Air Chief Marshal Knighton and General Walker were joined in the meeting on Tuesday at the Ministry of Defence by the other service heads, General Sir Gwyn Jenkins, the First Sea Lord, and Air Chief Marshal Harv Smyth, the Chief of the Air Staff.
General Sir Jim Hockenhull, the commander of Cyber and Special Operations Command, was also likely to have been present.
It is a regular fortnightly gathering of chiefs.
This week they discussed the content of an upcoming plan on defence investment that is expected to be published next month – a timeline that is understood to have been delayed because of friction over how to make the money match the ambition.
“I know there was a very difficult meeting,” a third source said.
“Shoehorning the SDR into the DIP (Defence Investment Plan) as inflation, foreign exchange movement, re-costing, in-year delivery drama and unforeseen additional costs arise was always going to be hard,” the source said.
“The amount of money needed to make the thing balance is both small compared to other parts of the public sector, but also not available from this government.
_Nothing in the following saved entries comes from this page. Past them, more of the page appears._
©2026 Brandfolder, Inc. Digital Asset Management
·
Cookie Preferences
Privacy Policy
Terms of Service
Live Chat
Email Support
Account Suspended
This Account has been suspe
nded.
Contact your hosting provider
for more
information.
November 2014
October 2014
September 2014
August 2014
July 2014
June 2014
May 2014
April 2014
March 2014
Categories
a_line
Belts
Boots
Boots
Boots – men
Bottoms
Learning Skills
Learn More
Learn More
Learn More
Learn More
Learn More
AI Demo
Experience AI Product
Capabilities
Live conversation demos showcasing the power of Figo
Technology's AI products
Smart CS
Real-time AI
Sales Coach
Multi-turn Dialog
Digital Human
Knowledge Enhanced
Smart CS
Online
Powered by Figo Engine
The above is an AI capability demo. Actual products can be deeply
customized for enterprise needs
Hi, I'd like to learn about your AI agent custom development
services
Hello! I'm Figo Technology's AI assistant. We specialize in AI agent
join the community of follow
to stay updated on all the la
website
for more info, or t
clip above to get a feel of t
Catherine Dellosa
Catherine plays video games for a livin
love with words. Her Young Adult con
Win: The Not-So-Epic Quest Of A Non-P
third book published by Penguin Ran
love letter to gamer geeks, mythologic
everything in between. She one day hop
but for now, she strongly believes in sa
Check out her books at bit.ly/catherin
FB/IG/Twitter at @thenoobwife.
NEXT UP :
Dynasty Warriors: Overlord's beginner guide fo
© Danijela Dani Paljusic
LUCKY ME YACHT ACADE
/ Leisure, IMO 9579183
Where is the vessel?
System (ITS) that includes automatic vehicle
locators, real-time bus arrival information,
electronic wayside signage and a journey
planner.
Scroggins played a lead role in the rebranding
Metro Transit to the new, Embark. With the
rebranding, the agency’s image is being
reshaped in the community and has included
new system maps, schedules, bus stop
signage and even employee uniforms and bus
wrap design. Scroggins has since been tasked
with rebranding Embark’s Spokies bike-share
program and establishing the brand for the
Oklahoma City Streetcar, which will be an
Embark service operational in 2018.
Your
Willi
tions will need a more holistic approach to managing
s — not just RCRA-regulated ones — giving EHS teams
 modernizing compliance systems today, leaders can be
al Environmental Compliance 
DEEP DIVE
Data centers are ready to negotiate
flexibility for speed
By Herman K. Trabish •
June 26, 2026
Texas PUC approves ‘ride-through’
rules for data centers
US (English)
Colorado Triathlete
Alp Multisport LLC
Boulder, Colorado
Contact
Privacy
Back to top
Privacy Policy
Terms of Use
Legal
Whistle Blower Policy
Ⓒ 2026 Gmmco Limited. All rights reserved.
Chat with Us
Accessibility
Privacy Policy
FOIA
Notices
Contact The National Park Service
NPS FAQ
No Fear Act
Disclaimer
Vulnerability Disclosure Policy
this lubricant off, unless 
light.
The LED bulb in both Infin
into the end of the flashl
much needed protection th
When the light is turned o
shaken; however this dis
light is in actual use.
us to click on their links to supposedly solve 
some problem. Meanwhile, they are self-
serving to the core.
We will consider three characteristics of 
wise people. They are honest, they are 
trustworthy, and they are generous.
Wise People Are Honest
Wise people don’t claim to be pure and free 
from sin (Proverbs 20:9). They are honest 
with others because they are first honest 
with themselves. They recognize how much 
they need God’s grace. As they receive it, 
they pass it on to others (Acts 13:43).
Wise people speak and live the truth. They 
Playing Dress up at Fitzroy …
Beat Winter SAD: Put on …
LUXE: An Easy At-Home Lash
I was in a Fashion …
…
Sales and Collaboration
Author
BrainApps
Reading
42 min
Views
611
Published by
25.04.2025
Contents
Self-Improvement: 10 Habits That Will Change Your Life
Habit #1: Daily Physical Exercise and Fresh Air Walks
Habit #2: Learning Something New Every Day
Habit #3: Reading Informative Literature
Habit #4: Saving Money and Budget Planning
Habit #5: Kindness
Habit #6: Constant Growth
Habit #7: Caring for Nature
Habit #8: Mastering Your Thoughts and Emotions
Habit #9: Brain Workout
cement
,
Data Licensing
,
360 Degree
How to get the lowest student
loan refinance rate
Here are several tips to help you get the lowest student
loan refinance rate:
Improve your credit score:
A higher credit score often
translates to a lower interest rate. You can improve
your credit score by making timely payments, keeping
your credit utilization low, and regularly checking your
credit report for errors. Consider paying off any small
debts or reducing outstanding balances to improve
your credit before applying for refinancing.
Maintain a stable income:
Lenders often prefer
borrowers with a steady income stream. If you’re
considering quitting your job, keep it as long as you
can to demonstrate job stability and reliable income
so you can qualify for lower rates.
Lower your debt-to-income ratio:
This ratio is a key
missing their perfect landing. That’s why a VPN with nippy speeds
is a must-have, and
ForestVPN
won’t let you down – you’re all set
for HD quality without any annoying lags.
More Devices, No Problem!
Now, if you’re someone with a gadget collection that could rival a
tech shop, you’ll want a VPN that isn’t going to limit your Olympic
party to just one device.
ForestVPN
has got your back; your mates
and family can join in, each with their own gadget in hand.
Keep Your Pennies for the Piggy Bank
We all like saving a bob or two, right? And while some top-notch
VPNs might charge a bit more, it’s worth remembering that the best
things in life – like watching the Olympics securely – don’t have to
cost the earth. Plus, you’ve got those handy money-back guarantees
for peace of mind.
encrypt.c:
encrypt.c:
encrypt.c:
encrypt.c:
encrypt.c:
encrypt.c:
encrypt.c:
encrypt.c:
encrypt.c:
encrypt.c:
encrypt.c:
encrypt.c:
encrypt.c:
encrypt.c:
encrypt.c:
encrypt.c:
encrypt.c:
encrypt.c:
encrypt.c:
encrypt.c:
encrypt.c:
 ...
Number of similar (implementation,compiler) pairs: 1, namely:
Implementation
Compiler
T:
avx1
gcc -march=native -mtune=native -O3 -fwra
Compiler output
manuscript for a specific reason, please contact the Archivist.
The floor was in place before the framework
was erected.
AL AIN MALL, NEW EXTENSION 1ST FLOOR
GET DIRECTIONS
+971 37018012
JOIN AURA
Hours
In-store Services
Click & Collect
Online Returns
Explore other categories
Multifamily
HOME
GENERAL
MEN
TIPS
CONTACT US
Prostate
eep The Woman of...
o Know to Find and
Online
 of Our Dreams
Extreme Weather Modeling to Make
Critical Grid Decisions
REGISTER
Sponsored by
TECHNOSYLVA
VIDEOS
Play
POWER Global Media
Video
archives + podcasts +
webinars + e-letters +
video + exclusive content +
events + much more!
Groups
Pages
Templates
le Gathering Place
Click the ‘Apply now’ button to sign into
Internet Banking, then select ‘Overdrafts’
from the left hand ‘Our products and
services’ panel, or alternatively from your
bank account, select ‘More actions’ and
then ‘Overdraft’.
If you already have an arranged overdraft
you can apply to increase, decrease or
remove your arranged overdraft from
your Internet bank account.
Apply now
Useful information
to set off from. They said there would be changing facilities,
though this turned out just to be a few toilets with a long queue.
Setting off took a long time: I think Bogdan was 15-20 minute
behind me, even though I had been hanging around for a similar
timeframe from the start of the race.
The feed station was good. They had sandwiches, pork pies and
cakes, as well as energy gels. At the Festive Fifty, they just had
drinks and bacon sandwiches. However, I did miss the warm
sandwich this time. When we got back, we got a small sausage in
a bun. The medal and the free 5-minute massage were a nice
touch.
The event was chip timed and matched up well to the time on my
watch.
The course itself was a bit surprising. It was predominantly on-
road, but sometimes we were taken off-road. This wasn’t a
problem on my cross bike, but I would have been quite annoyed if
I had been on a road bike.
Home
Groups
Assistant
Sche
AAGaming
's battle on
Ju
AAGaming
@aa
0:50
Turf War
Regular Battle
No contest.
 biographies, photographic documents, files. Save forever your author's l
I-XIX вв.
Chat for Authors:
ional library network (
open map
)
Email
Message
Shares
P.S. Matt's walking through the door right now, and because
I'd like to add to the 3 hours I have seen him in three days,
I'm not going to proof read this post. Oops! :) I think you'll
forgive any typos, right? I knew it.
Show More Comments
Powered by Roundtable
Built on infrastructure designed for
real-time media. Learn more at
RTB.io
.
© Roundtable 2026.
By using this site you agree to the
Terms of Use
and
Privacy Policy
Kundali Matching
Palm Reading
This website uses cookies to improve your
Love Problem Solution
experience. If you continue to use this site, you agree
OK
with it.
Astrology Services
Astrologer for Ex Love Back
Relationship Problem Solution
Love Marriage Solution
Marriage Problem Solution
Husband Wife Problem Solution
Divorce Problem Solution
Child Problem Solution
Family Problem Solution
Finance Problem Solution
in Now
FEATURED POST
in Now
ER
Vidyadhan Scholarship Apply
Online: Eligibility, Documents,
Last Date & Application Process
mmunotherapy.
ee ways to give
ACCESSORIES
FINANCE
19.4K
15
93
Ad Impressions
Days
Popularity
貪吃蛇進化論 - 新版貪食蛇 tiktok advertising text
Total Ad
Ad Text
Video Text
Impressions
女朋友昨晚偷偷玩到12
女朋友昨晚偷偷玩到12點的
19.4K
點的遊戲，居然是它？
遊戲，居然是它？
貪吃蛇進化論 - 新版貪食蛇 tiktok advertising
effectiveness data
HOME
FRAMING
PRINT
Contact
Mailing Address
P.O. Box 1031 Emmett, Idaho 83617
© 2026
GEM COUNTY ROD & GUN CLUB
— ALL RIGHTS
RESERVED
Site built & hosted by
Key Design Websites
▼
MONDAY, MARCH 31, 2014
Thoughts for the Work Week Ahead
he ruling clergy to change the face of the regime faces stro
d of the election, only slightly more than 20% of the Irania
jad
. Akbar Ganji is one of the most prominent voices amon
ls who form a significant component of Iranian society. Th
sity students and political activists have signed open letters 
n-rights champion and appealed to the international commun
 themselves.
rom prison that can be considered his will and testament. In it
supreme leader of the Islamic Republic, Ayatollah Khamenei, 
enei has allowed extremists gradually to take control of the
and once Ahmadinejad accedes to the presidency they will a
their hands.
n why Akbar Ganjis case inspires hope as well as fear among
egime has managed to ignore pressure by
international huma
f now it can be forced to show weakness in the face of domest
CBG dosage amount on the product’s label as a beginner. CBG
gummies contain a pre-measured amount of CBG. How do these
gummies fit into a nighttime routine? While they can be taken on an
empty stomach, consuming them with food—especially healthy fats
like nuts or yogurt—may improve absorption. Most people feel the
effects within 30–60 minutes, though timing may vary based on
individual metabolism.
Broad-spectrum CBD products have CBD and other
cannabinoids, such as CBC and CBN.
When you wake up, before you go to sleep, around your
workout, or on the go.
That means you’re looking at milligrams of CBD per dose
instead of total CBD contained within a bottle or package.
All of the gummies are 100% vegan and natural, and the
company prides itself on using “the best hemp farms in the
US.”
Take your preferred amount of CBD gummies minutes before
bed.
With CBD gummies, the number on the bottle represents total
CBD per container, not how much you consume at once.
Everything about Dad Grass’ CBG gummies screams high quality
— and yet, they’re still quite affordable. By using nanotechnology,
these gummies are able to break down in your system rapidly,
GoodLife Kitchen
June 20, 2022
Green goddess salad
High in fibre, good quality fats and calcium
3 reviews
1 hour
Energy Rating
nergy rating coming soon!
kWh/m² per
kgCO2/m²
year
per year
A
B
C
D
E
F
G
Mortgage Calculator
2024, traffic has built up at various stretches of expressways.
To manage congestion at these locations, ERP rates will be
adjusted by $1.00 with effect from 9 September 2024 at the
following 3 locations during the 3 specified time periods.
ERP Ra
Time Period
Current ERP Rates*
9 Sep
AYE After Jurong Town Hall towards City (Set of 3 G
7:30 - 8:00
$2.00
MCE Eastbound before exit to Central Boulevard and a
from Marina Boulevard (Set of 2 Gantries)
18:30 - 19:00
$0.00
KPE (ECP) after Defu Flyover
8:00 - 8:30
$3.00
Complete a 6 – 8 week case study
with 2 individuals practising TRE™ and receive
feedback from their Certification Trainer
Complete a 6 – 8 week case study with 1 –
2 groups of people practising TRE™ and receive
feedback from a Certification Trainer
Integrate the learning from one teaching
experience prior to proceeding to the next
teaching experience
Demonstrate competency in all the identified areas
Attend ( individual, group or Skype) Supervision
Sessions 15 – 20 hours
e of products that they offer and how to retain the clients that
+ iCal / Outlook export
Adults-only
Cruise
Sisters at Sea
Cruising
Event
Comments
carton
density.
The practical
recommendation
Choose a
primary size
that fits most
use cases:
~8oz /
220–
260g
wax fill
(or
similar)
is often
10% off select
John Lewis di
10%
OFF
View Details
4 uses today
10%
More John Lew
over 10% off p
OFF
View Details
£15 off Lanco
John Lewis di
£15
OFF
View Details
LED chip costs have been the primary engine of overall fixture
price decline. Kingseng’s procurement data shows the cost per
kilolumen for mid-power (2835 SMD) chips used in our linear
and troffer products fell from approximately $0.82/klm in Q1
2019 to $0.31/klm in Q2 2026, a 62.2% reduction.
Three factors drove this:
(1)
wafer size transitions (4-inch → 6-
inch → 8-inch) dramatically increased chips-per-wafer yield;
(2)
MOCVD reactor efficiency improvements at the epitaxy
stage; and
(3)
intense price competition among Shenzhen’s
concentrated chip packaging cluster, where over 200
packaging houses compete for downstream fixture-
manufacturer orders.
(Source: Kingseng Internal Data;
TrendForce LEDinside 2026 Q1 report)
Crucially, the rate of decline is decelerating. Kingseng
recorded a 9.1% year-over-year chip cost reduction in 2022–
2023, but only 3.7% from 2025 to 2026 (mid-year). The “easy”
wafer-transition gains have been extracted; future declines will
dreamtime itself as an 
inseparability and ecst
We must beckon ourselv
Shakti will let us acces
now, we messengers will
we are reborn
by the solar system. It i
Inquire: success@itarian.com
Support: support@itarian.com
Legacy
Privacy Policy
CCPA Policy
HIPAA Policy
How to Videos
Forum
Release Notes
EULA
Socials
It’s still a matter of choices, not overall affordability.”
The source pointed to what Germany and Poland are doing on defence, with both countries significantly and rapidly ramping up defence spending and expanding their militaries.
By contrast, the UK will only inch up its core defence budget to 2.5% of GDP from around 2.3% by 2027, with plans to hit a new NATO target of 3.5% not expected to be reached until 2035.
Responding to the Spectator claim, an MOD spokesperson said: “All of defence is firmly behind delivery of our transformative Strategic Defence Review (SDR), which set out a deliverable and affordable plan to meet the challenges, threats, and opportunities of the 21st century.
“The plan is backed by the largest sustained increase in defence spending since the end of the Cold War – hitting 2.6% of GDP by 2027.”
The 2.6% figure cited by the spokesperson also includes intelligence spending on top of core defence spending.